[Start of section]

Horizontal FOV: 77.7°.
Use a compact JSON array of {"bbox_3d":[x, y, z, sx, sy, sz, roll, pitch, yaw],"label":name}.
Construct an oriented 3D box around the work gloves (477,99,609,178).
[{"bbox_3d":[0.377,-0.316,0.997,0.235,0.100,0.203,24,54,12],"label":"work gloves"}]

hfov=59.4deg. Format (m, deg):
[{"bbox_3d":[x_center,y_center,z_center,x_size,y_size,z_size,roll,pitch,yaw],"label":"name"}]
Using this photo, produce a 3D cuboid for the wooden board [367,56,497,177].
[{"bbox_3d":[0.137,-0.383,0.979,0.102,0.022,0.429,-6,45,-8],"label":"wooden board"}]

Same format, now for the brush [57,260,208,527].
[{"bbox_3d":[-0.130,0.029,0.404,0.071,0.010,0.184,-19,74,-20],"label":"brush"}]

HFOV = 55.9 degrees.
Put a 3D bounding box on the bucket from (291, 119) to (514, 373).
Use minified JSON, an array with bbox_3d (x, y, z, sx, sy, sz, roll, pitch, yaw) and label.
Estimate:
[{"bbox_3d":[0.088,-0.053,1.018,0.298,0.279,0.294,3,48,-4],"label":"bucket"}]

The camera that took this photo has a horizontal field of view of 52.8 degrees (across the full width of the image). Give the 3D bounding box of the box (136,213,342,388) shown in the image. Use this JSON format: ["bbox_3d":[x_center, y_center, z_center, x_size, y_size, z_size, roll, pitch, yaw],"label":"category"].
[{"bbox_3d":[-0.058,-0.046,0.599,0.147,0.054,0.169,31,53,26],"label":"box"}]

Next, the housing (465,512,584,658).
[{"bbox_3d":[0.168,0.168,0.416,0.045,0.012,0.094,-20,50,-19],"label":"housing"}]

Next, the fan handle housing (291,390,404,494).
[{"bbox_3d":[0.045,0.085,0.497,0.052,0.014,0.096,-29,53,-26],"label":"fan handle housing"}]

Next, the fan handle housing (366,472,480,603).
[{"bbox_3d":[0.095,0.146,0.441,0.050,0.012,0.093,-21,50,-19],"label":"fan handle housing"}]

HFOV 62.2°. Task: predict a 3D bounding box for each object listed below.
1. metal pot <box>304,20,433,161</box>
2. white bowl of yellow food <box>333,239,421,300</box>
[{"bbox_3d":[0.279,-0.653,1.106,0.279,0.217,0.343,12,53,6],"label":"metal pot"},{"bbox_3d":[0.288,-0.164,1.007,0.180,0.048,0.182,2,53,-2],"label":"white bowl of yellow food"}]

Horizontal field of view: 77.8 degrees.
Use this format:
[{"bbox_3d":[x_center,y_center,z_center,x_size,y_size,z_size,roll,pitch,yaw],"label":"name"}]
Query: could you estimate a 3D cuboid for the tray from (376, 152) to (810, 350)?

[End of section]

> [PROBLEM TO SOLVE] Find and copy each line above that includes the string "from".

> [COMPLETED EXERCISE]
Put a 3D bounding box on the bucket from (291, 119) to (514, 373).
Query: could you estimate a 3D cuboid for the tray from (376, 152) to (810, 350)?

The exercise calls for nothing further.